:: Given data ::

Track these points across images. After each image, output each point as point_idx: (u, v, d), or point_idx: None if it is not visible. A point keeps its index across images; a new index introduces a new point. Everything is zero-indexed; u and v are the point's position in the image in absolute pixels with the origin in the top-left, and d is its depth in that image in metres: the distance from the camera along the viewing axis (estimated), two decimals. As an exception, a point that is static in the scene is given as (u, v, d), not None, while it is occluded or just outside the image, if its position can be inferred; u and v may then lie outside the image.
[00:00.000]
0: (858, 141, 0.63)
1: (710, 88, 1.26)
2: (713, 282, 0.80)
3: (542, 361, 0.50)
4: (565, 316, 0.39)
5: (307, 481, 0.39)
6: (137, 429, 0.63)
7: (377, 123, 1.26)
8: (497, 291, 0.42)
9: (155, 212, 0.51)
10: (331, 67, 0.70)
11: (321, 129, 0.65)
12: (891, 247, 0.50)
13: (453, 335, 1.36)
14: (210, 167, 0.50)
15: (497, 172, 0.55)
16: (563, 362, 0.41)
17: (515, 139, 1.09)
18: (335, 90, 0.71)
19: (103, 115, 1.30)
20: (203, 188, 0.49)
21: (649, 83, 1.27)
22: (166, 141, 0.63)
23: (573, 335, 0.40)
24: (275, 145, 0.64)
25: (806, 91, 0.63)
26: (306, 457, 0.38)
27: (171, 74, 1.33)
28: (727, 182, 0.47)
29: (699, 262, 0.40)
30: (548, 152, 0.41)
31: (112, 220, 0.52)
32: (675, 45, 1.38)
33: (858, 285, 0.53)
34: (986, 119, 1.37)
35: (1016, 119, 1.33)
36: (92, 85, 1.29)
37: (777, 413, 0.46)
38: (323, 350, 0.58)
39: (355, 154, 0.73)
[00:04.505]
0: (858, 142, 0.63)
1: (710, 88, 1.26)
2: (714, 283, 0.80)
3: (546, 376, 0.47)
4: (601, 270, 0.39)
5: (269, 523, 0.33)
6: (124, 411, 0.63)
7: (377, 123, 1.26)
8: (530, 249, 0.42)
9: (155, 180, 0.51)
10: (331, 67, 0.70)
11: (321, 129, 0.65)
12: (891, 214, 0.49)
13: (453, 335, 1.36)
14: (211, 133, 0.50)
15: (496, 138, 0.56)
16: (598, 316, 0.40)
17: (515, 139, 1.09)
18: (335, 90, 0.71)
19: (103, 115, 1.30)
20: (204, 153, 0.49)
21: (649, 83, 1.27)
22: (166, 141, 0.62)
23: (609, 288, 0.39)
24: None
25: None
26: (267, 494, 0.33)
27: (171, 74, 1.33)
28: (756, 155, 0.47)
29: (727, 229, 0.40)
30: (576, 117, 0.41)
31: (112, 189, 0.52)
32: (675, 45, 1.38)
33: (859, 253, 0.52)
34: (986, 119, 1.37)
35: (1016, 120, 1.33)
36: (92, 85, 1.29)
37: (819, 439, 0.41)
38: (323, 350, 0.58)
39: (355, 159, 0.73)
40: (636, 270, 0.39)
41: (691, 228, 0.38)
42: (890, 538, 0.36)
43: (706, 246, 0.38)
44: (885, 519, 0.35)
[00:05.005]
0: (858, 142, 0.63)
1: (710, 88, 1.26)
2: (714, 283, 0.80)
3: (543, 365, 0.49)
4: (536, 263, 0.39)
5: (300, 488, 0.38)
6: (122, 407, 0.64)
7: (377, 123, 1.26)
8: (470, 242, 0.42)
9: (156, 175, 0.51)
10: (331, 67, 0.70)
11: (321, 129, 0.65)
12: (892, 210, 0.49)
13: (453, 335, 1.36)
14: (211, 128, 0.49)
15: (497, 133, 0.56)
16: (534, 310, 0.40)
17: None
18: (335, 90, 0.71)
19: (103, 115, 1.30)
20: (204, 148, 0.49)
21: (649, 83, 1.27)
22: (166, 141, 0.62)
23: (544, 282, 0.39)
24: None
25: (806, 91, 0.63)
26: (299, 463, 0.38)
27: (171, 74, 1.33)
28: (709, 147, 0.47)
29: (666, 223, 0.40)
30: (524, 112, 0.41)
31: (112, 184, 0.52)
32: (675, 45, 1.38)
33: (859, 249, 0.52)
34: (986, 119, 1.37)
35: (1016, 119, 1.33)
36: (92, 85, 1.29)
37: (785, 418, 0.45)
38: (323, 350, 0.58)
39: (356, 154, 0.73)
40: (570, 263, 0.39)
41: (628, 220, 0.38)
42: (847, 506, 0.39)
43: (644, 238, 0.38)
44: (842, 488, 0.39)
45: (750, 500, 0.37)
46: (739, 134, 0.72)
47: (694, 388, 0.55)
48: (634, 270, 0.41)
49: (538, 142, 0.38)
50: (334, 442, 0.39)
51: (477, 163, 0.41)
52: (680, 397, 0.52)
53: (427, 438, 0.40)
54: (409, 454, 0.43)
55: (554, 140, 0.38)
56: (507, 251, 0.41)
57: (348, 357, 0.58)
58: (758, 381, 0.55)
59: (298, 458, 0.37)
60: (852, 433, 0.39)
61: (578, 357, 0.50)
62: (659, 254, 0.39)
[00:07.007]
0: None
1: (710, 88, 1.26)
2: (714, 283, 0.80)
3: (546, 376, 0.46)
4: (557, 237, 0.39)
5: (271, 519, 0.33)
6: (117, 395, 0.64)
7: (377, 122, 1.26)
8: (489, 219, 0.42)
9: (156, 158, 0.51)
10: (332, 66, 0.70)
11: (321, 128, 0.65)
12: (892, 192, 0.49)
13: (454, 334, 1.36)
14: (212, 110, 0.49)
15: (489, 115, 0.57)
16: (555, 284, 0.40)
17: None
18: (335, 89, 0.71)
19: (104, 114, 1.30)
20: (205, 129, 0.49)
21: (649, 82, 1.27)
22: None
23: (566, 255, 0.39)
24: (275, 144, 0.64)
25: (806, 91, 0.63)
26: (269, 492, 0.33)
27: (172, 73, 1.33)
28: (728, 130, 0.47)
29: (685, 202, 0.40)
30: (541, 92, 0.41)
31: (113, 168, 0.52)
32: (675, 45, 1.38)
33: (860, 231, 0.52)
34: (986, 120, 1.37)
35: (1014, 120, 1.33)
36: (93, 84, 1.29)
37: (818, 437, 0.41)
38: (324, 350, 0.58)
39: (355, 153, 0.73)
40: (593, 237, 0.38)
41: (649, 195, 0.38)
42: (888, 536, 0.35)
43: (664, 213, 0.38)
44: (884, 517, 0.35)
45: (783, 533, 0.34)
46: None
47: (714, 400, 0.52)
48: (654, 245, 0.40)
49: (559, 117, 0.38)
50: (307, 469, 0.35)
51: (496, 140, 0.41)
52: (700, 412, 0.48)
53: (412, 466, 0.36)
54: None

:::

* **Task instructions**: Each record is to be repeated word for word, with none skipped.

* **Response below**:
Track these points across images. After each image, output each point as point_idx: (u, v, d), or point_idx: None if it is not visible. A point keeps its index across images; a new index introduces a new point. Everything is zero-indexed; u and v are the point's position in the image in absolute pixels with the origin in the top-left, and d is its depth in that image in metres: the distance from the camera along the viewing axis (estimated), two decimals. As an exception, a point that is static in the scene is given as (u, v, d), not None, while it is occluded or just outside the image, if its position can be inferred; u and v may then lie outside the image.
[00:00.000]
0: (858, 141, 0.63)
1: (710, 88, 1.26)
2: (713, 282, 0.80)
3: (542, 361, 0.50)
4: (565, 316, 0.39)
5: (307, 481, 0.39)
6: (137, 429, 0.63)
7: (377, 123, 1.26)
8: (497, 291, 0.42)
9: (155, 212, 0.51)
10: (331, 67, 0.70)
11: (321, 129, 0.65)
12: (891, 247, 0.50)
13: (453, 335, 1.36)
14: (210, 167, 0.50)
15: (497, 172, 0.55)
16: (563, 362, 0.41)
17: (515, 139, 1.09)
18: (335, 90, 0.71)
19: (103, 115, 1.30)
20: (203, 188, 0.49)
21: (649, 83, 1.27)
22: (166, 141, 0.63)
23: (573, 335, 0.40)
24: (275, 145, 0.64)
25: (806, 91, 0.63)
26: (306, 457, 0.38)
27: (171, 74, 1.33)
28: (727, 182, 0.47)
29: (699, 262, 0.40)
30: (548, 152, 0.41)
31: (112, 220, 0.52)
32: (675, 45, 1.38)
33: (858, 285, 0.53)
34: (986, 119, 1.37)
35: (1016, 119, 1.33)
36: (92, 85, 1.29)
37: (777, 413, 0.46)
38: (323, 350, 0.58)
39: (355, 154, 0.73)
[00:04.505]
0: (858, 142, 0.63)
1: (710, 88, 1.26)
2: (714, 283, 0.80)
3: (546, 376, 0.47)
4: (601, 270, 0.39)
5: (269, 523, 0.33)
6: (124, 411, 0.63)
7: (377, 123, 1.26)
8: (530, 249, 0.42)
9: (155, 180, 0.51)
10: (331, 67, 0.70)
11: (321, 129, 0.65)
12: (891, 214, 0.49)
13: (453, 335, 1.36)
14: (211, 133, 0.50)
15: (496, 138, 0.56)
16: (598, 316, 0.40)
17: (515, 139, 1.09)
18: (335, 90, 0.71)
19: (103, 115, 1.30)
20: (204, 153, 0.49)
21: (649, 83, 1.27)
22: (166, 141, 0.62)
23: (609, 288, 0.39)
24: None
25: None
26: (267, 494, 0.33)
27: (171, 74, 1.33)
28: (756, 155, 0.47)
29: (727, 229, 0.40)
30: (576, 117, 0.41)
31: (112, 189, 0.52)
32: (675, 45, 1.38)
33: (859, 253, 0.52)
34: (986, 119, 1.37)
35: (1016, 120, 1.33)
36: (92, 85, 1.29)
37: (819, 439, 0.41)
38: (323, 350, 0.58)
39: (355, 159, 0.73)
40: (636, 270, 0.39)
41: (691, 228, 0.38)
42: (890, 538, 0.36)
43: (706, 246, 0.38)
44: (885, 519, 0.35)
[00:05.005]
0: (858, 142, 0.63)
1: (710, 88, 1.26)
2: (714, 283, 0.80)
3: (543, 365, 0.49)
4: (536, 263, 0.39)
5: (300, 488, 0.38)
6: (122, 407, 0.64)
7: (377, 123, 1.26)
8: (470, 242, 0.42)
9: (156, 175, 0.51)
10: (331, 67, 0.70)
11: (321, 129, 0.65)
12: (892, 210, 0.49)
13: (453, 335, 1.36)
14: (211, 128, 0.49)
15: (497, 133, 0.56)
16: (534, 310, 0.40)
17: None
18: (335, 90, 0.71)
19: (103, 115, 1.30)
20: (204, 148, 0.49)
21: (649, 83, 1.27)
22: (166, 141, 0.62)
23: (544, 282, 0.39)
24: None
25: (806, 91, 0.63)
26: (299, 463, 0.38)
27: (171, 74, 1.33)
28: (709, 147, 0.47)
29: (666, 223, 0.40)
30: (524, 112, 0.41)
31: (112, 184, 0.52)
32: (675, 45, 1.38)
33: (859, 249, 0.52)
34: (986, 119, 1.37)
35: (1016, 119, 1.33)
36: (92, 85, 1.29)
37: (785, 418, 0.45)
38: (323, 350, 0.58)
39: (356, 154, 0.73)
40: (570, 263, 0.39)
41: (628, 220, 0.38)
42: (847, 506, 0.39)
43: (644, 238, 0.38)
44: (842, 488, 0.39)
45: (750, 500, 0.37)
46: (739, 134, 0.72)
47: (694, 388, 0.55)
48: (634, 270, 0.41)
49: (538, 142, 0.38)
50: (334, 442, 0.39)
51: (477, 163, 0.41)
52: (680, 397, 0.52)
53: (427, 438, 0.40)
54: (409, 454, 0.43)
55: (554, 140, 0.38)
56: (507, 251, 0.41)
57: (348, 357, 0.58)
58: (758, 381, 0.55)
59: (298, 458, 0.37)
60: (852, 433, 0.39)
61: (578, 357, 0.50)
62: (659, 254, 0.39)
[00:07.007]
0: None
1: (710, 88, 1.26)
2: (714, 283, 0.80)
3: (546, 376, 0.46)
4: (557, 237, 0.39)
5: (271, 519, 0.33)
6: (117, 395, 0.64)
7: (377, 122, 1.26)
8: (489, 219, 0.42)
9: (156, 158, 0.51)
10: (332, 66, 0.70)
11: (321, 128, 0.65)
12: (892, 192, 0.49)
13: (454, 334, 1.36)
14: (212, 110, 0.49)
15: (489, 115, 0.57)
16: (555, 284, 0.40)
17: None
18: (335, 89, 0.71)
19: (104, 114, 1.30)
20: (205, 129, 0.49)
21: (649, 82, 1.27)
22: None
23: (566, 255, 0.39)
24: (275, 144, 0.64)
25: (806, 91, 0.63)
26: (269, 492, 0.33)
27: (172, 73, 1.33)
28: (728, 130, 0.47)
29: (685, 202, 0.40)
30: (541, 92, 0.41)
31: (113, 168, 0.52)
32: (675, 45, 1.38)
33: (860, 231, 0.52)
34: (986, 120, 1.37)
35: (1014, 120, 1.33)
36: (93, 84, 1.29)
37: (818, 437, 0.41)
38: (324, 350, 0.58)
39: (355, 153, 0.73)
40: (593, 237, 0.38)
41: (649, 195, 0.38)
42: (888, 536, 0.35)
43: (664, 213, 0.38)
44: (884, 517, 0.35)
45: (783, 533, 0.34)
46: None
47: (714, 400, 0.52)
48: (654, 245, 0.40)
49: (559, 117, 0.38)
50: (307, 469, 0.35)
51: (496, 140, 0.41)
52: (700, 412, 0.48)
53: (412, 466, 0.36)
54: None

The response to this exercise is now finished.